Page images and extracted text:
/---
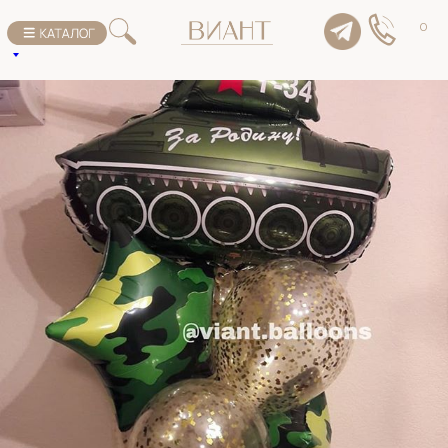
К списку товаров
0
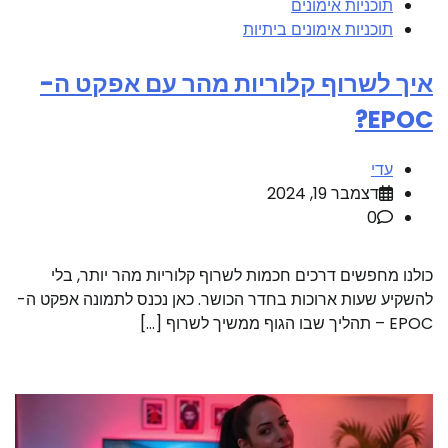
תוכניות אימונים
תוכניות אימונים ביתיות
איך לשרוף קלוריות מהר עם אפקט ה-
EPOC?
עדי
דצמבר 19, 2024
0
כולנו מחפשים דרכים חכמות לשרוף קלוריות מהר יותר, בלי
להשקיע שעות ארוכות בחדר הכושר. כאן נכנס לתמונה אפקט ה-
EPOC – תהליך שבו הגוף ממשיך לשרוף […]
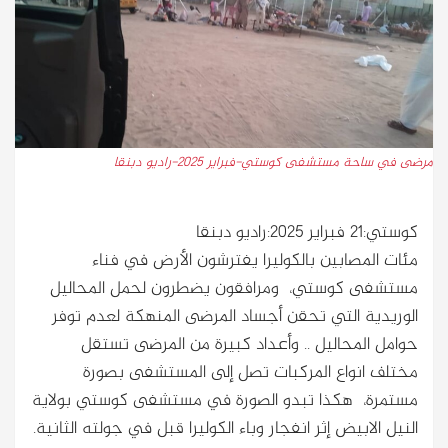
مرضى في ساحة مستشفى كوستي-فبراير 2025-راديو دبنقا
كوستي:21 فبراير 2025:راديو دبنقا
مئات المصابين بالكوليرا يفترشون الأرض في فناء
مستشفى كوستي، ومرافقون يضطرون لحمل المحاليل
الوريدية التي تحقن أجساد المرضى المنهكة لعدم توفر
حوامل المحاليل .. وأعداد كبيرة من المرضى تستقل
مختلف انواع المركبات تصل إلى المستشفى بصورة
مستمرة، هكذا تبدو الصورة في مستشفى كوستي بولاية
النيل الابيض إثر انفجار وباء الكوليرا قبل في جولته الثانية.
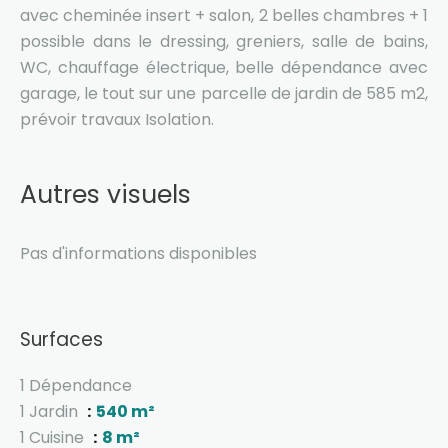
avec cheminée insert + salon, 2 belles chambres + 1
possible dans le dressing, greniers, salle de bains,
WC, chauffage électrique, belle dépendance avec
garage, le tout sur une parcelle de jardin de 585 m2,
prévoir travaux Isolation.
Autres visuels
Pas d'informations disponibles
Surfaces
1 Dépendance
1 Jardin
540 m²
1 Cuisine
8 m²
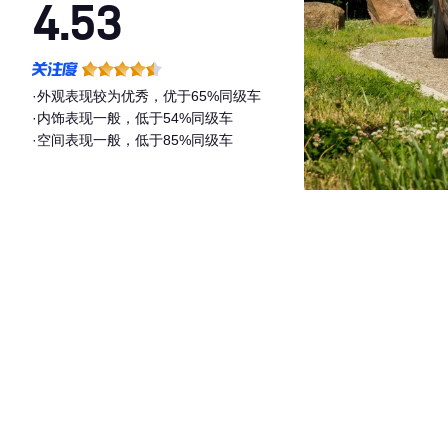
4.53
·外观表现较为优秀，优于65%同级车
·内饰表现一般，低于54%同级车
·空间表现一般，低于85%同级车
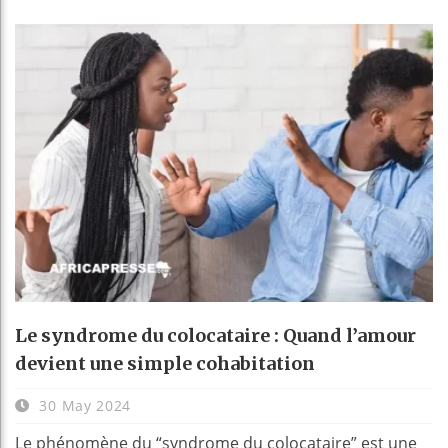
Le syndrome du colocataire : Quand l’amour
devient une simple cohabitation
30 May 2024
Le phénomène du “syndrome du colocataire” est une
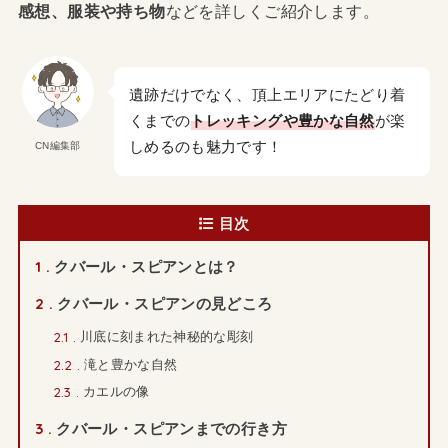
感想、服装や持ち物
などを詳しくご紹介します。
遺跡だけでなく、頂上エリアにたどり着
くまでの
トレッキングや豊かな自然
が楽
しめるのも魅力です！
CN編集部
目次
1
クバール・スピアンとは？
2
クバール・スピアンの見どころ
2.1
川底に刻まれた神秘的な彫刻
2.2
滝と豊かな自然
2.3
カエルの像
3
クバール・スピアンまでの行き方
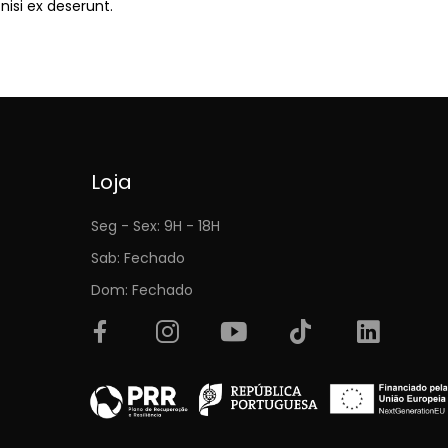
nisi ex deserunt.
Loja
Seg - Sex: 9H - 18H
Sab: Fechado
Dom: Fechado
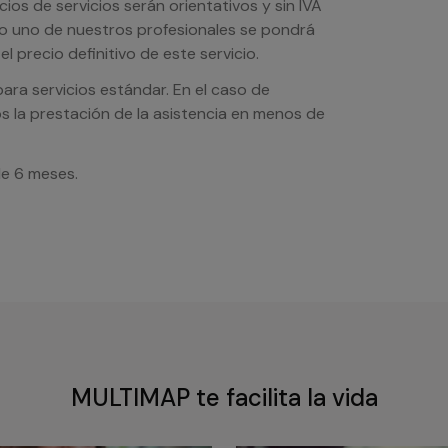
os de servicios serán orientativos y sin IVA
sto uno de nuestros profesionales se pondrá
l precio definitivo de este servicio.
ra servicios estándar. En el caso de
s la prestación de la asistencia en menos de
de 6 meses.
MULTIMAP te facilita la vida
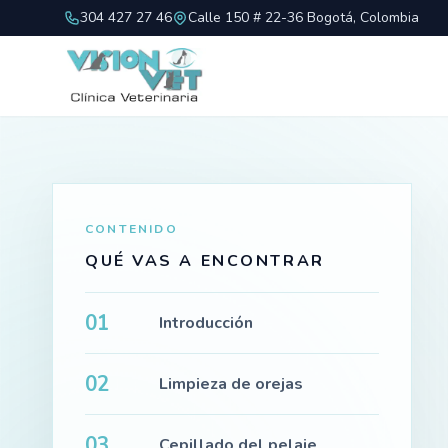
304 427 27 46
Calle 150 # 22-36 Bogotá, Colombia
CONTENIDO
QUÉ VAS A ENCONTRAR
01
Introducción
02
Limpieza de orejas
03
Cepillado del pelaje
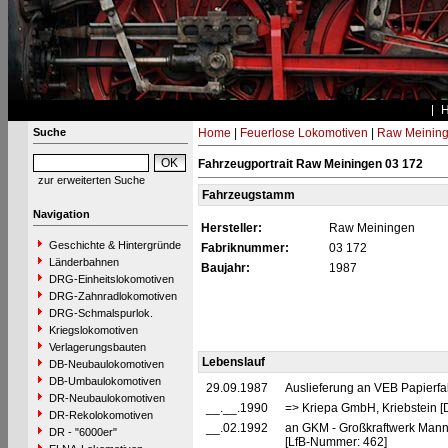
Suche
Home
|
Feuerlose Lokomotiven
|
Raw Meinin
Fahrzeugportrait Raw Meiningen 03 172
zur erweiterten Suche
Fahrzeugstamm
Navigation
Hersteller:
Raw Meiningen
Geschichte & Hintergründe
Fabriknummer:
03 172
Länderbahnen
Baujahr:
1987
DRG-Einheitslokomotiven
DRG-Zahnradlokomotiven
DRG-Schmalspurlok.
Kriegslokomotiven
Verlagerungsbauten
Lebenslauf
DB-Neubaulokomotiven
DB-Umbaulokomotiven
29.09.1987
Auslieferung an VEB Papierfabr
DR-Neubaulokomotiven
__.__.1990
=> Kriepa GmbH, Kriebstein 
DR-Rekolokomotiven
__.02.1992
an GKM - Großkraftwerk Mann
DR - "6000er"
[LfB-Nummer: 462]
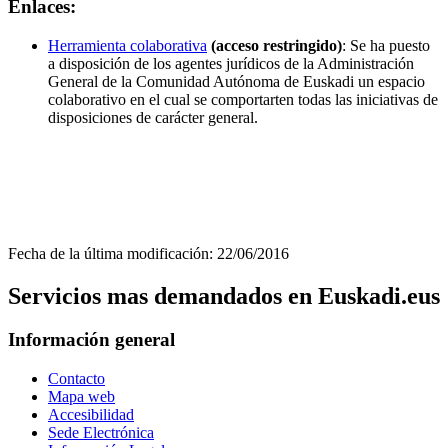
Enlaces:
Herramienta colaborativa
(acceso restringido)
: Se ha puesto
a disposición de los agentes jurídicos de la Administración
General de la Comunidad Autónoma de Euskadi un espacio
colaborativo en el cual se comportarten todas las iniciativas de
disposiciones de carácter general.
Fecha de la última modificación: 22/06/2016
Servicios mas demandados en Euskadi.eus
Información general
Contacto
Mapa web
Accesibilidad
Sede Electrónica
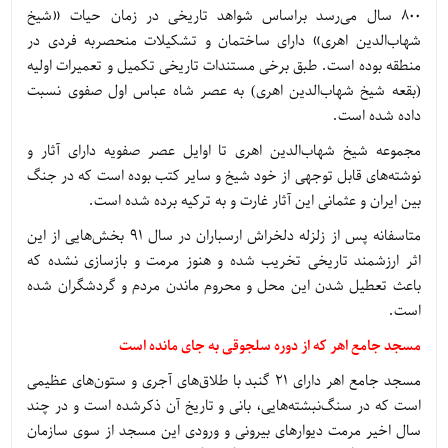
800 سال می‌رسد براساس شواهد تاریخی در زمان حیات «شیخ
شهاب‌الدین اهری» دارای ساختمان و تشکیلات منحصربه ‌فردی در
منطقه بوده است. طبق برخی مستندات تاریخی تکمیل و تعمیرات اولیه
(بقعه شیخ شهاب‌الدین اهری) به عصر شاه عباس اول صفوی نسبت
داده شده است.
مجموعه شیخ شهاب‌الدین اهری تا اوایل عصر صفویه دارای آثار و
نوشته‌های قابل توجهی از خود شیخ و سایر کتب بوده است که در جنگ
بین ایران و عثمانی این آثار غارت و به ترکیه برده شده است.
متاسفانه پس از زلزله دلخراش ارسباران در سال 91 بخش‌هایی از این
اثر ارزشمند تاریخی تخریب شده و هنوز مرمت و بازسازی نشده که
باعث تعطیل شدن این محل و محروم ماندن مردم و گردشگران شده
است.
مسجد جامع اهر که از دوره سلجوقی به جای مانده است
مسجد جامع اهر دارای 21 گنبد با طلاق‌های آجری و ستون‌های عظیمی
است که در سنگ‌نبشته‌هایی، بانی و تاریخ آن ذکرشده است و در چند
سال اخیر مرمت دیوارهای بیرونی و ورودی این مسجد از سوی سازمان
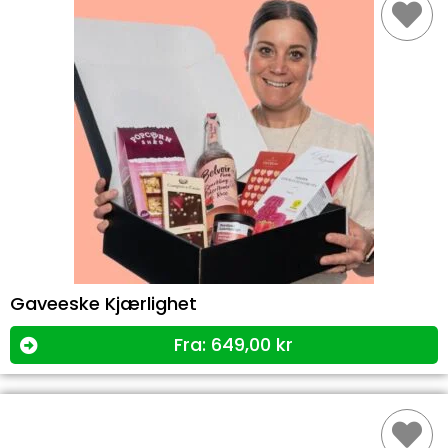
Gaveeske Kjærlighet
Fra:
649,00
kr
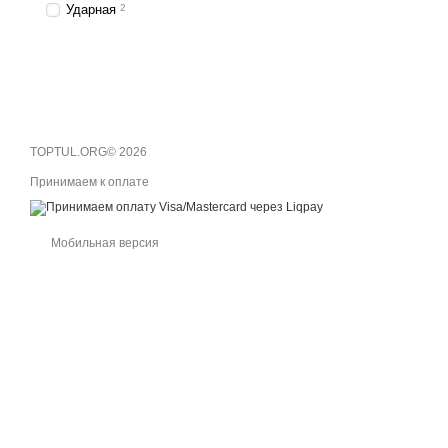
Ударная
2
TOPTUL.ORG© 2026
Принимаем к оплате
Мобильная версия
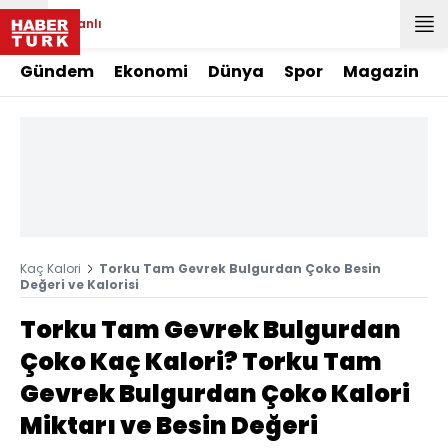
Canlı
Gündem
Ekonomi
Dünya
Spor
Magazin
Kaç Kalori
Torku Tam Gevrek Bulgurdan Çoko Besin
Değeri ve Kalorisi
Torku Tam Gevrek Bulgurdan
Çoko Kaç Kalori? Torku Tam
Gevrek Bulgurdan Çoko Kalori
Miktarı ve Besin Değeri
\---
PROBLEM TO WORK ON: All that should be returned is the run of lines from the start of the entries above to the line bearing "クバール・スピアンまでの行き方", each exact, with pictures omitted.

WRITTEN RESPONSE:
К списку товаров
0
תוכניות אימונים
תוכניות אימונים ביתיות
איך לשרוף קלוריות מהר עם אפקט ה-
EPOC?
עדי
דצמבר 19, 2024
0
כולנו מחפשים דרכים חכמות לשרוף קלוריות מהר יותר, בלי
להשקיע שעות ארוכות בחדר הכושר. כאן נכנס לתמונה אפקט ה-
EPOC – תהליך שבו הגוף ממשיך לשרוף […]
مرضى في ساحة مستشفى كوستي-فبراير 2025-راديو دبنقا
كوستي:21 فبراير 2025:راديو دبنقا
مئات المصابين بالكوليرا يفترشون الأرض في فناء
مستشفى كوستي، ومرافقون يضطرون لحمل المحاليل
الوريدية التي تحقن أجساد المرضى المنهكة لعدم توفر
حوامل المحاليل .. وأعداد كبيرة من المرضى تستقل
مختلف انواع المركبات تصل إلى المستشفى بصورة
مستمرة، هكذا تبدو الصورة في مستشفى كوستي بولاية
النيل الابيض إثر انفجار وباء الكوليرا قبل في جولته الثانية.
avec cheminée insert + salon, 2 belles chambres + 1
possible dans le dressing, greniers, salle de bains,
WC, chauffage électrique, belle dépendance avec
garage, le tout sur une parcelle de jardin de 585 m2,
prévoir travaux Isolation.
Autres visuels
Pas d'informations disponibles
Surfaces
1 Dépendance
1 Jardin
540 m²
1 Cuisine
8 m²
4.53
·外观表现较为优秀，优于65%同级车
·内饰表现一般，低于54%同级车
·空间表现一般，低于85%同级车
Le syndrome du colocataire : Quand l’amour
devient une simple cohabitation
30 May 2024
Le phénomène du “syndrome du colocataire” est une
感想、服装や持ち物
などを詳しくご紹介します。
遺跡だけでなく、頂上エリアにたどり着
くまでの
トレッキングや豊かな自然
が楽
しめるのも魅力です！
CN編集部
目次
1
クバール・スピアンとは？
2
クバール・スピアンの見どころ
2.1
川底に刻まれた神秘的な彫刻
2.2
滝と豊かな自然
2.3
カエルの像
3
クバール・スピアンまでの行き方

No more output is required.